Sounding Good, Correct, Da Boss, Right: Authenticity in YA Fiction, by Ben Chandler

You are not smarter than your readers. You’re not necessarily wiser, either (it’s a halfway bet at best). You don’t know more than them, and you certainly don’t know more about them. You are a fraud, an impostor, a poorly disguised frump in an outfit you’re far too old for, trying to score a table with the cool kids, the rebels, or the in-betweens, but you manage to stand out, even amidst the diversity of the high school cafeteria. Maybe it’s the notebook and pen in your hands, or the way you keep stealing their sentences. It doesn’t really matter, though, and while you may have seen it all and been there and done that, you are not smarter than your readers.

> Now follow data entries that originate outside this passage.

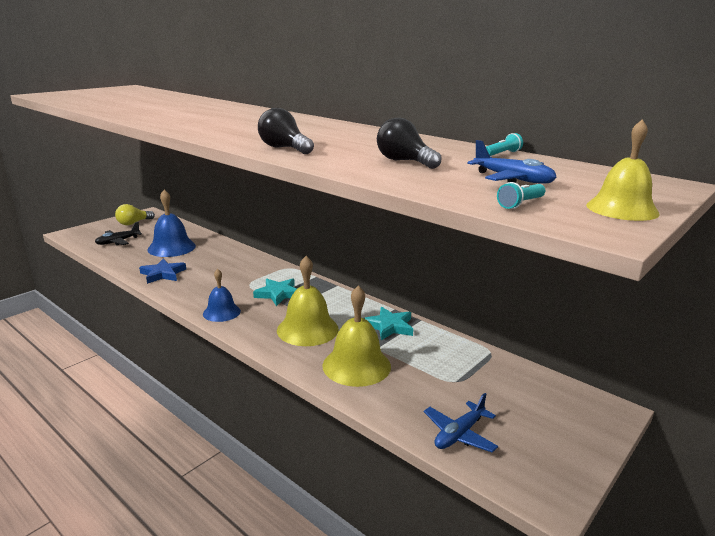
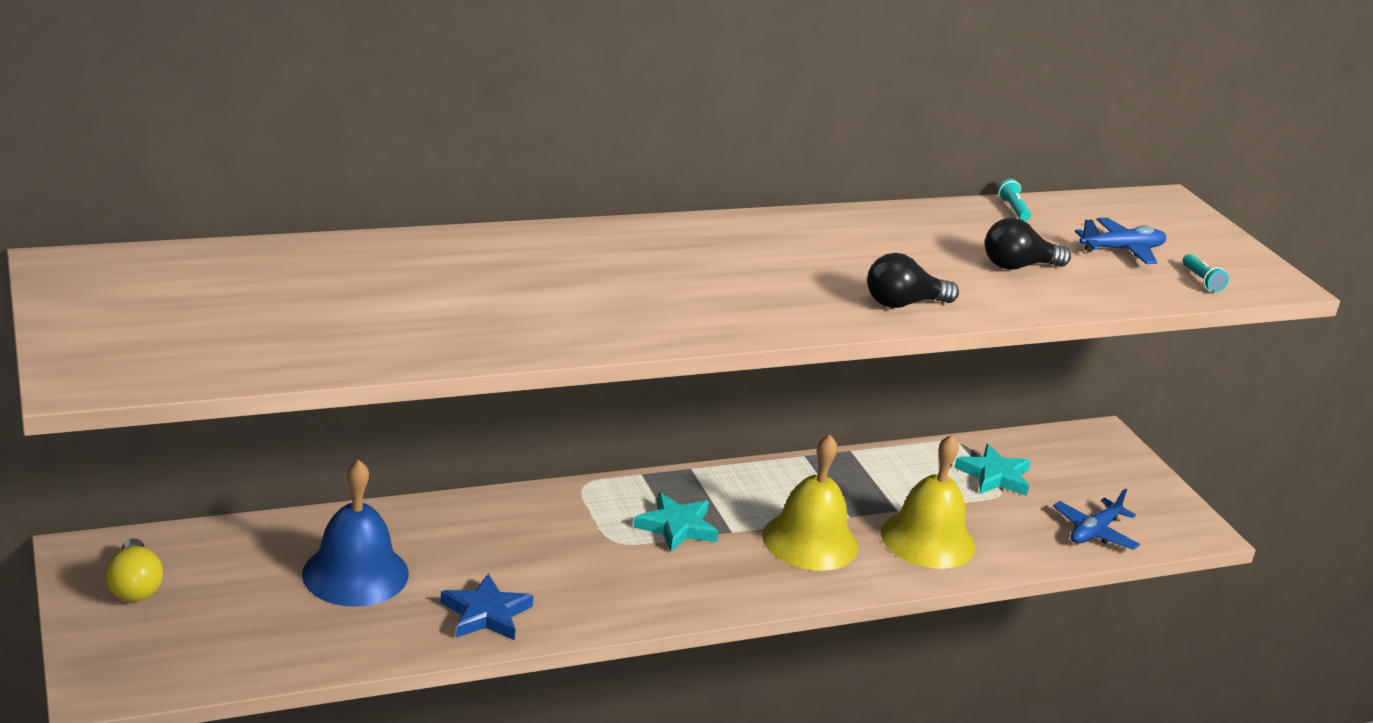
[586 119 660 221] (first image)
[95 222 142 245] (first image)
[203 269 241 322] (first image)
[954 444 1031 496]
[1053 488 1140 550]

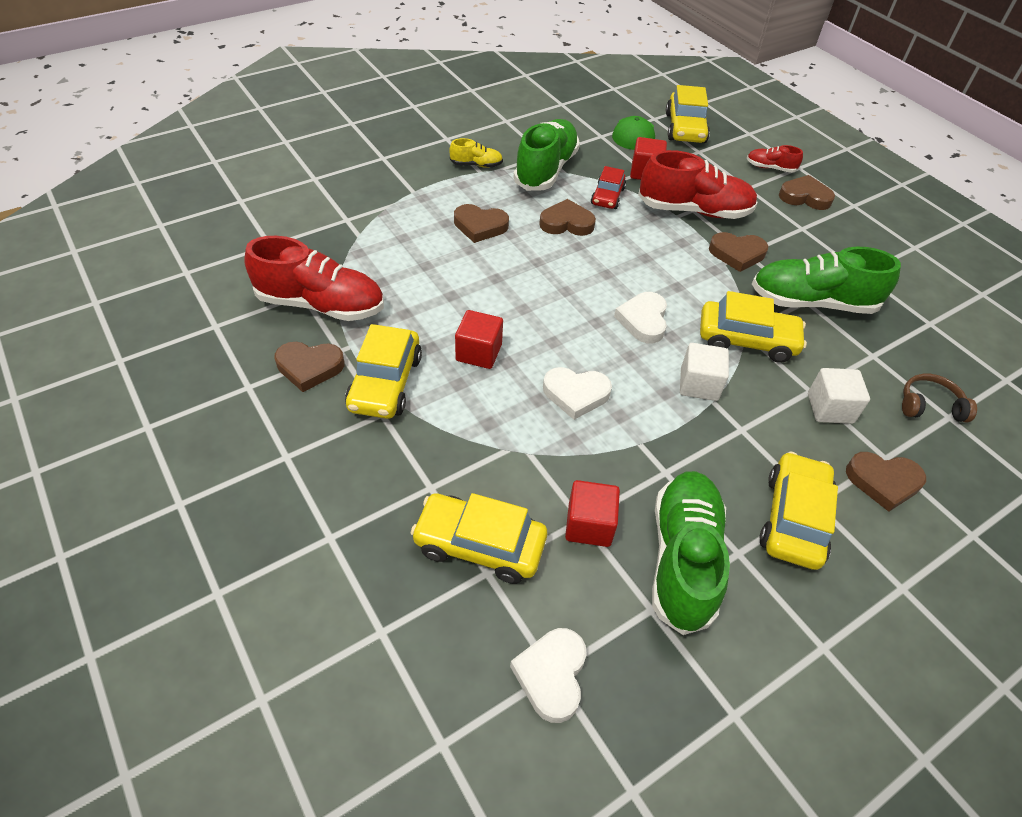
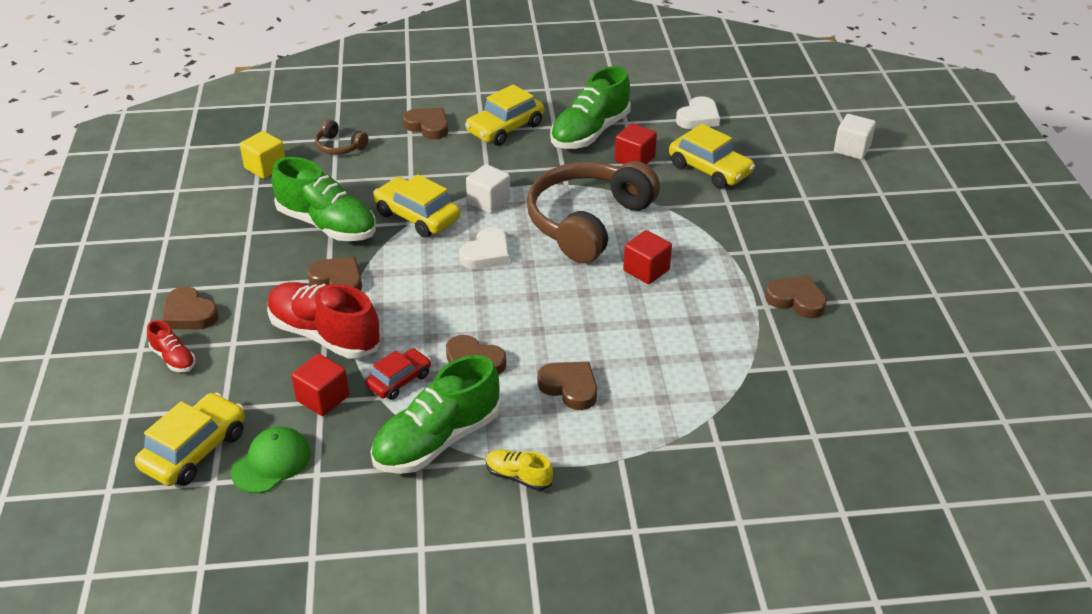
[244 236 384 321] (first image)
[345 324 422 419] (first image)
[527 161 660 263]
[834 114 876 160]
[240 131 285 179]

So, how do you sound like one? How do you keep from coming across as their well meaning but clueless uncle? The one in the toupee who pulls coins out of their ears while they roll their eyes and turn their iDevice up too loud. How do you sneak past the gatekeepers? No, not the teachers and parents, but the readers themselves. The young adults. The ones who, let’s face it, don’t want you sitting down at their table (notebook in hand) just chilling (is chilling still a thing? Do people still chill?). In short, how do you write authentically for teens? A topic covered on this blog already, I believe, but isn’t that what it’s for?

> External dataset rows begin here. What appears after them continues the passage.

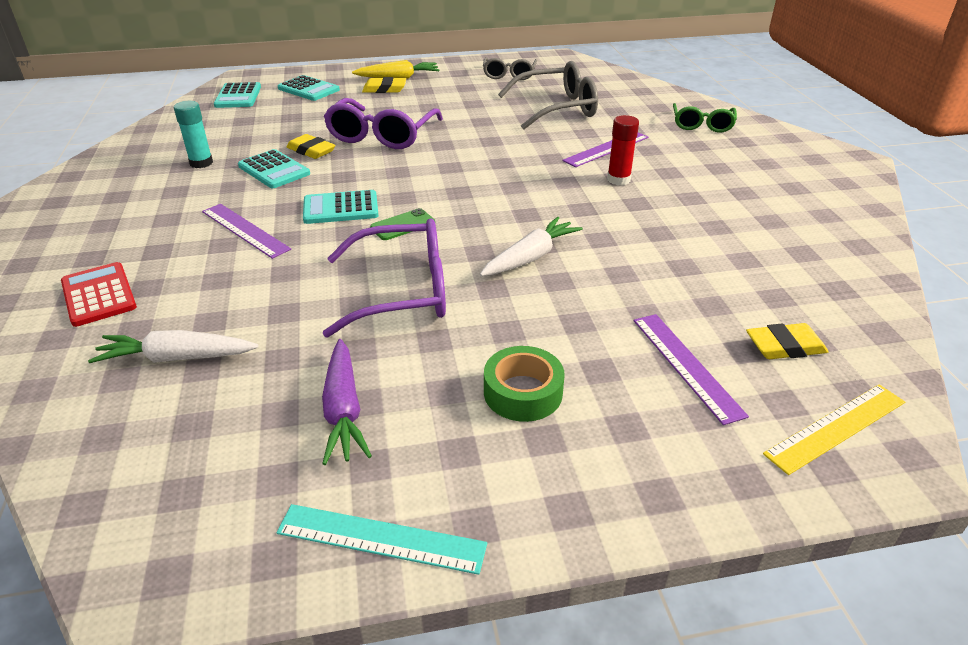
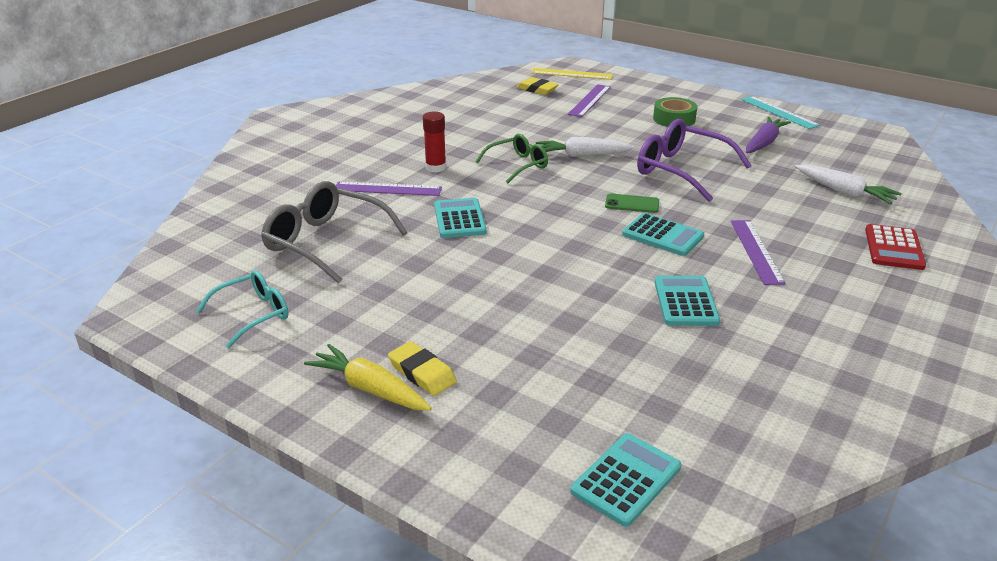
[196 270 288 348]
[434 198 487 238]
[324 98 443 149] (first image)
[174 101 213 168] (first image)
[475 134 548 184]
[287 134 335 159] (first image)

There are two pieces of advice I can give you here. 1) You are not smarter than your readers, and 2) Do not, under any circumstances, try to be relevant. By relevant I mean hip, cool, down or up with it, of the times, etcetera. One in a million authors can pull this off (Rick Riordan is one). Many more try and fail. The thing about being relevant is that it’s like being the Fonz (NB: if you get that reference, you are no longer relevant). You can’t pretend to be the Fonz and hope people will think you’re cool. Coolness cannot be faked, and the most uncool thing you can do is to tryto be cool. If you happen to be cool – fantastic! You don’t even need to read this post.

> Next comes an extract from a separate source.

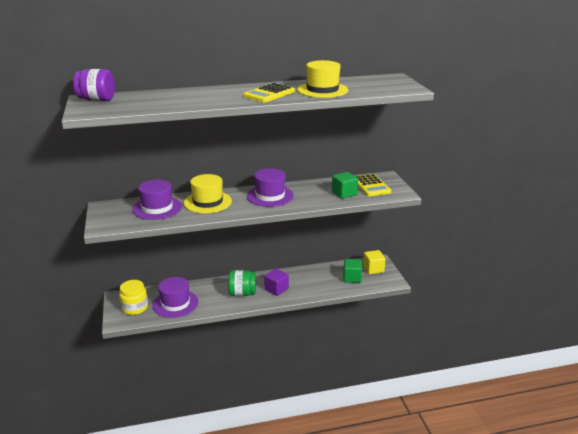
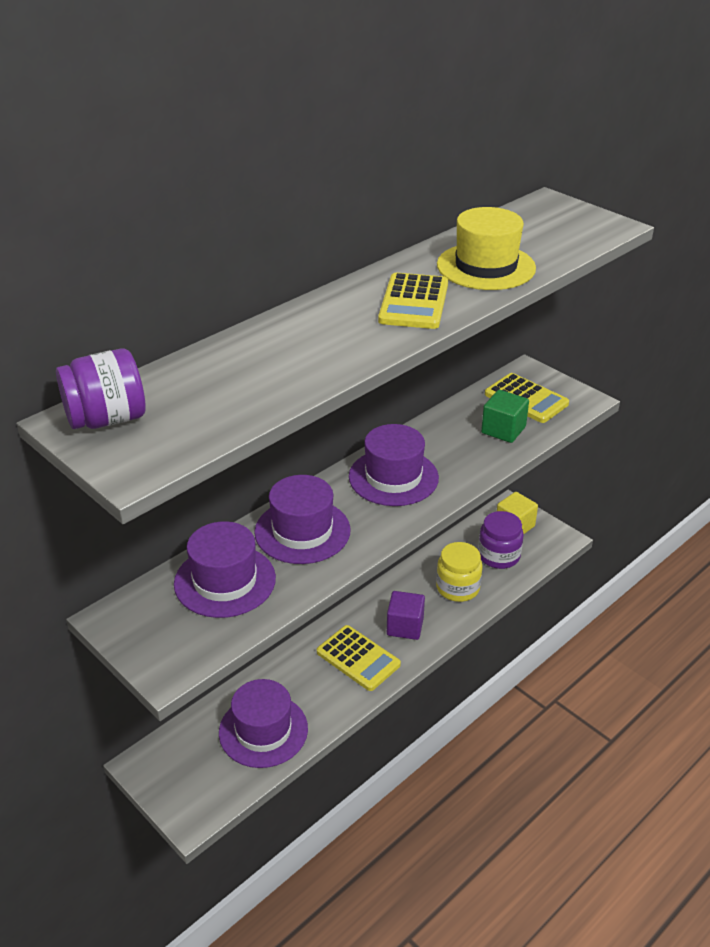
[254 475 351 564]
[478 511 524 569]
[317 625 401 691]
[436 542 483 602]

The problem with relevancy is that it’s ephemeral. Trends change, often, and attempts to keep up with them might make your work seem fresh one day, but completely dated the next. There’s a dangerously thin line between sounding like a teen and sounding like an adult trying to sound like a teen. One works. The other invites further eye rolling.

Remember that you are not smarter than your readers. I cannot stress this enough. You must imagine me waving my arms emphatically in your face while you’re reading that sentence. The worst thing a YA author can do is to patronise their readers. YA readers are not stupid. They’re savvy, they know what they want, they know what they like, and they have no interest in you telling them what they like or what they know (or what they don’t, for that matter). If you try to lecture them, or speak down to them, or assume even for an instant that you are smarter than they are, they will know you are doing it and put your book down.

So, what can you do to make your writing sound authentic? Go for natural. Get a teen to read your dialogue and punch holes in it, if you can find one willing to do it. Weigh your slang usage carefully. Swearing doesn’t make you instantly cool, but if used wisely can enliven a conversation or heighten a moment. When slanging or cursing, aim for timeless rather than timely. Invent your own phrases, if you can, but make them a natural progression of everyday language. The use of shiny in Joss Whedon’s Firefly is an example of how to do it right.

Finally, try to recall your own young adulthood. All of the YA authors I’ve spoken to about this say roughly the same thing, that their teenage years still loom large in their imaginations. Avoid trying to capture someone else’s young adulthood and reflect instead on your own experiences. That’s the only way to make it truly genuine, and authenticity is one of the things YA readers look for. Or it’s not. I wouldn’t know. I’m not smarter than they are.